I like this FTSE 100 inventory
The shares regarded good worth, with a price-to-earnings ratio of simply six or seven instances earnings. The yield was stellar, nudging 7%. I assumed my timing was proper too, as I made a decision that rate of interest cuts have been simply not far away with inflation beginning to slide.
I made a decision that when the Financial institution of England began slicing base charges, cheaper mortgages would revive the housing market. On the identical time, high-yielding UK dividend shares like this one would look much more engaging, as financial savings charges and bond yields retreated. That state of affairs’s taken longer to pan out than I anticipated
Since Taylor Wimpey additionally had a stable stability sheet which allowed it to outlive the latest downturn, nothing may cease me.
I’m nonetheless getting my dividends
Rival FTSE 100 housebuilders have additionally had a good 12 months, however nothing like Taylor Wimpey. Shares in Barratt Redrow are up a stable 16.46%. Vistry Group‘s up 29.88%. Vistry would have achieved higher, however for latest self-inflicted issues.
After such a powerful run, I don’t anticipate Taylor Wimpey’s shares to rise one other 50% over the following 12 months. Nonetheless, with inflation down to 1.7% and the Financial institution of England anticipated to chop base charges in November and December, the outlook is vivid.
The draw back is that these two price cuts now look priced into the shares. If there’s any disappointment on the rate of interest entrance, they may shortly give up their good points. I think there’s a little bit of volatility to return.

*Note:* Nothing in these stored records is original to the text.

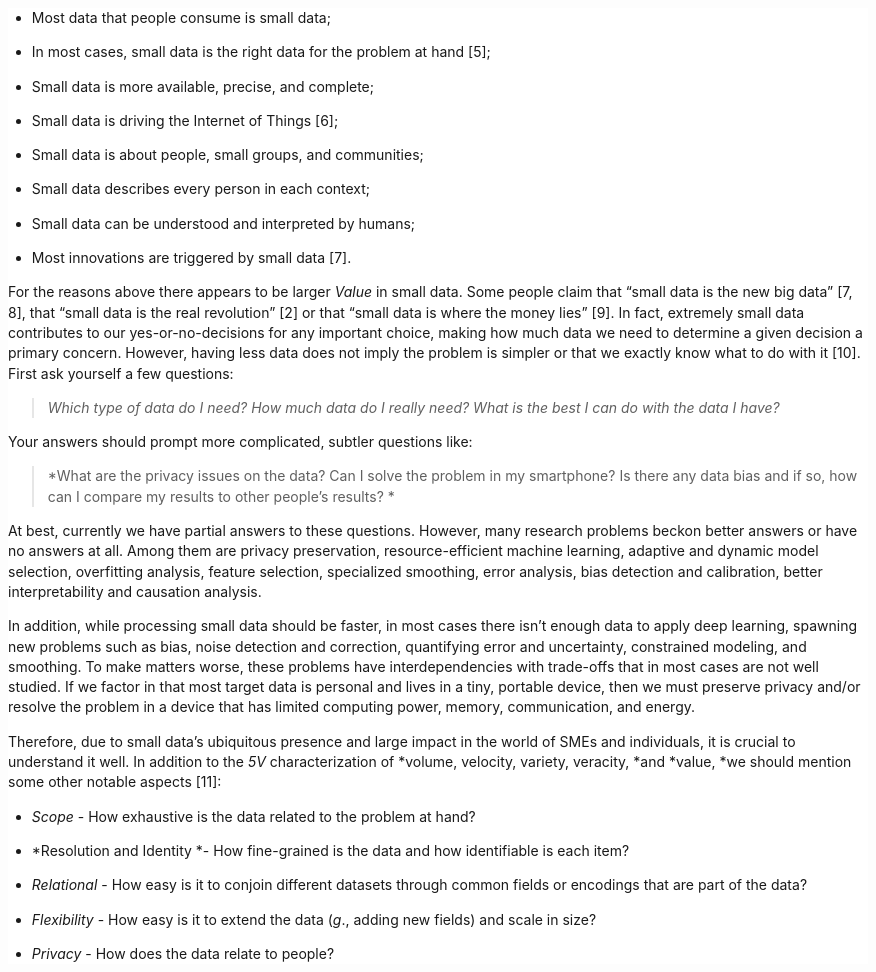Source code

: - Most data that people consume is small data;

- In most cases, small data is the right data for the problem at hand [5];

- Small data is more available, precise, and complete;

- Small data is driving the Internet of Things [6];

- Small data is about people, small groups, and communities;

- Small data describes every person in each context;

- Small data can be understood and interpreted by humans;

- Most innovations are triggered by small data [7].


For the reasons above there appears to be larger *Value* in small data. Some people claim that “small data is the new big data” [7, 8], that “small data is the real revolution” [2] or that “small data is where the money lies” [9]. In fact, extremely small data contributes to our yes-or-no-decisions for any important choice, making how much data we need to determine a given decision a primary concern. However, having less data does not imply the problem is simpler or that we exactly know what to do with it [10]. First ask yourself a few questions:

> *Which type of data do I need? How much data do I really need? What is the best I can do with the data I have?*

Your answers should prompt more complicated, subtler questions like:

> *What are the privacy issues on the data? Can I solve the problem in my smartphone? Is there any data bias and if so, how can I compare my results to other people’s results? *

At best, currently we have partial answers to these questions. However, many research problems beckon better answers or have no answers at all. Among them are privacy preservation, resource-efficient machine learning, adaptive and dynamic model selection, overfitting analysis, feature selection, specialized smoothing, error analysis, bias detection and calibration, better interpretability and causation analysis.

In addition, while processing small data should be faster, in most cases there isn’t enough data to apply deep learning, spawning new problems such as bias, noise detection and correction, quantifying error and uncertainty, constrained modeling, and smoothing. To make matters worse, these problems have interdependencies with trade-offs that in most cases are not well studied. If we factor in that most target data is personal and lives in a tiny, portable device, then we must preserve privacy and/or resolve the problem in a device that has limited computing power, memory, communication, and energy.

Therefore, due to small data’s ubiquitous presence and large impact in the world of SMEs and individuals, it is crucial to understand it well. In addition to the *5V* characterization of *volume, velocity, variety, veracity, *and *value, *we should mention some other notable aspects [11]:

- *Scope* - How exhaustive is the data related to the problem at hand?

- *Resolution and Identity *- How fine-grained is the data and how identifiable is each item?

- *Relational* - How easy is it to conjoin different datasets through common fields or encodings that are part of the data?

- *Flexibility* - How easy is it to extend the data (*g*., adding new fields) and scale in size?

- *Privacy* - How does the data relate to people?
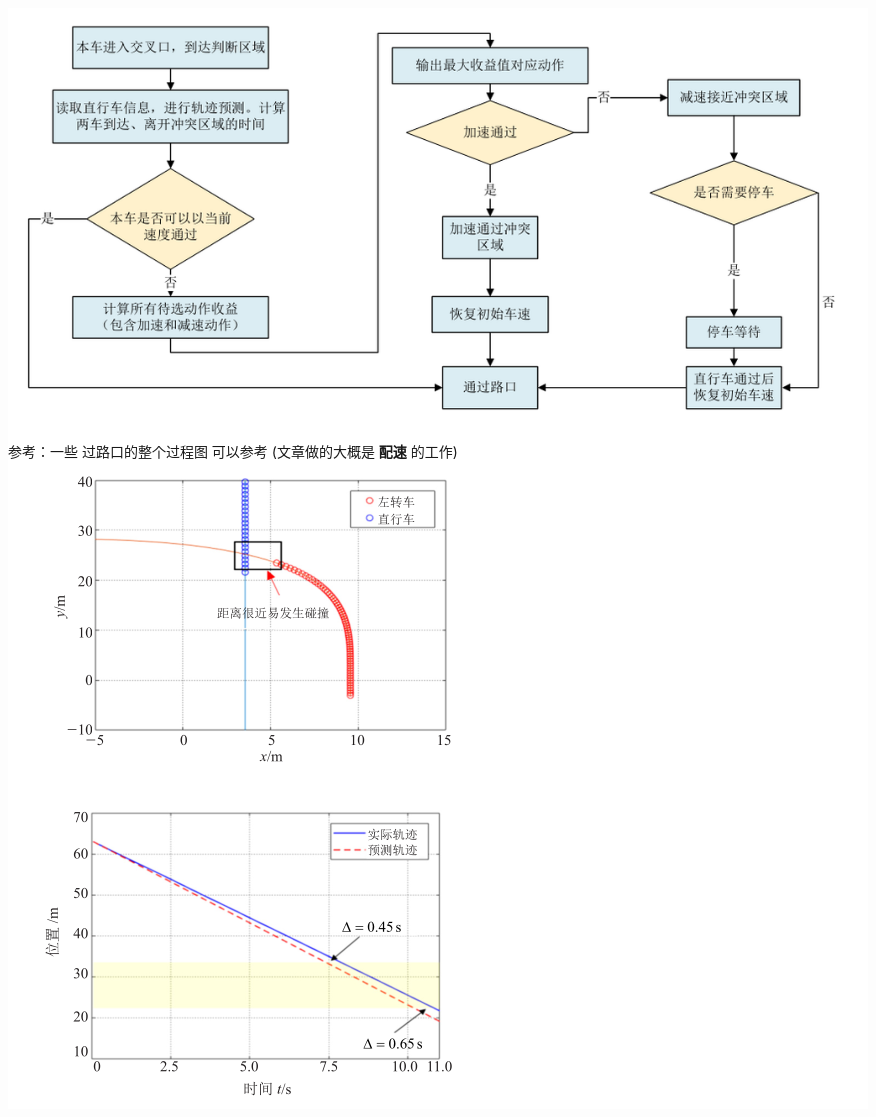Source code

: ![](./assets/单车场景下城市交叉口的智能驾驶车辆左转决策研究_动作流程.png)


参考：一些 过路口的整个过程图 可以参考
(文章做的大概是 **配速** 的工作)
![](./assets/单车场景下城市交叉口的智能驾驶车辆左转决策研究_参考1.png)
![](./assets/单车场景下城市交叉口的智能驾驶车辆左转决策研究_参考2.png)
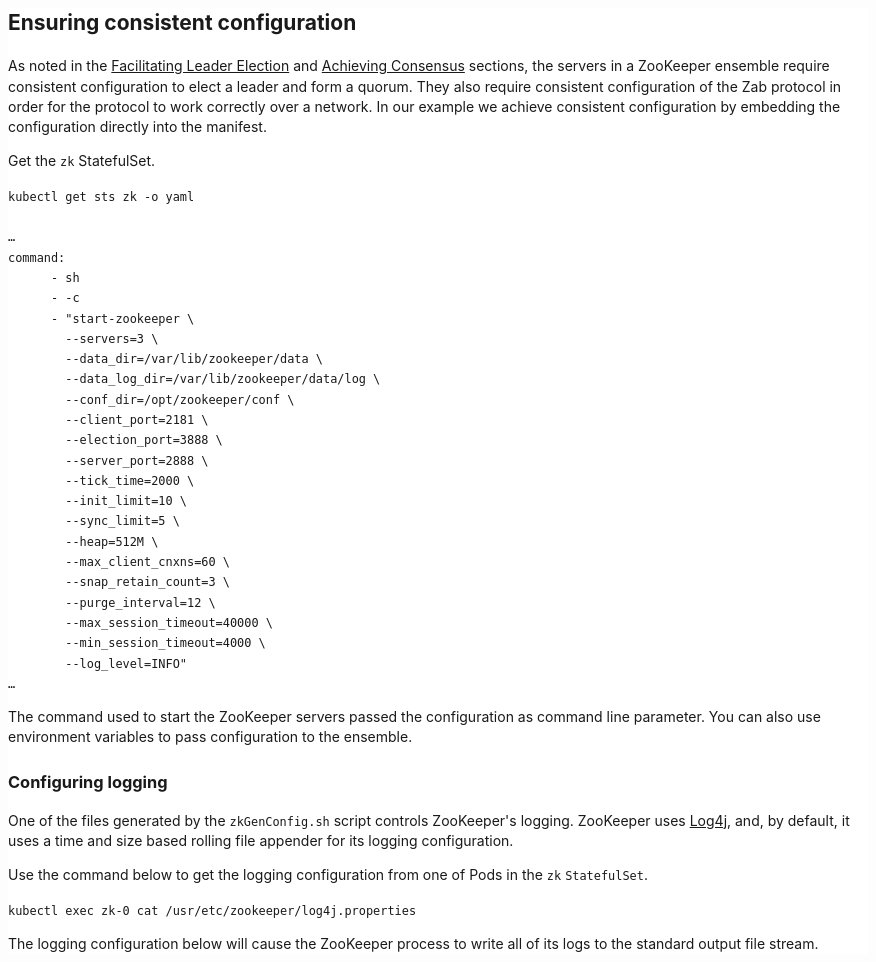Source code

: ## Ensuring consistent configuration

As noted in the [Facilitating Leader Election](https://kubernetes.io/docs/tutorials/stateful-application/zookeeper/#facilitating-leader-election) and [Achieving Consensus](https://kubernetes.io/docs/tutorials/stateful-application/zookeeper/#achieving-consensus) sections, the servers in a ZooKeeper ensemble require consistent configuration to elect a leader and form a quorum. They also require consistent configuration of the Zab protocol in order for the protocol to work correctly over a network. In our example we achieve consistent configuration by embedding the configuration directly into the manifest.

Get the `zk` StatefulSet.

    kubectl get sts zk -o yaml

    …
    command:
          - sh
          - -c
          - "start-zookeeper \
            --servers=3 \
            --data_dir=/var/lib/zookeeper/data \
            --data_log_dir=/var/lib/zookeeper/data/log \
            --conf_dir=/opt/zookeeper/conf \
            --client_port=2181 \
            --election_port=3888 \
            --server_port=2888 \
            --tick_time=2000 \
            --init_limit=10 \
            --sync_limit=5 \
            --heap=512M \
            --max_client_cnxns=60 \
            --snap_retain_count=3 \
            --purge_interval=12 \
            --max_session_timeout=40000 \
            --min_session_timeout=4000 \
            --log_level=INFO"
    …

The command used to start the ZooKeeper servers passed the configuration as command line parameter. You can also use environment variables to pass configuration to the ensemble.

### Configuring logging

One of the files generated by the `zkGenConfig.sh` script controls ZooKeeper's logging. ZooKeeper uses [Log4j](https://logging.apache.org/log4j/2.x/), and, by default, it uses a time and size based rolling file appender for its logging configuration.

Use the command below to get the logging configuration from one of Pods in the `zk` `StatefulSet`.

    kubectl exec zk-0 cat /usr/etc/zookeeper/log4j.properties

The logging configuration below will cause the ZooKeeper process to write all of its logs to the standard output file stream.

Many consider the development sector will profit from Labour’s housebuilding plans, however I’m cautious. I simply can’t see how we will all of a sudden whip up 1.5m UK properties within the subsequent 5 years. That is probably not so unhealthy for Taylor Wimpey although. Properties look set to stay in brief provide, bolstering demand, sale costs and income.
Taylor Wimpey isn’t as low cost because it was, with a trailing P/E of 16.77 instances earnings. The price-to-sales ratio is 1.7, that means traders are primarily paying £1.70p for every £1 of gross sales it makes.
I received’t purchase extra at present. The inventory now makes up greater than 5% of my portfolio, which is about proper. As an alternative, I’ll sit tight and reinvest each dividend that comes my means. With the shares forecast to yield 5.63% this 12 months and 5.78% in 2025, I’m anticipating a gentle stream of them.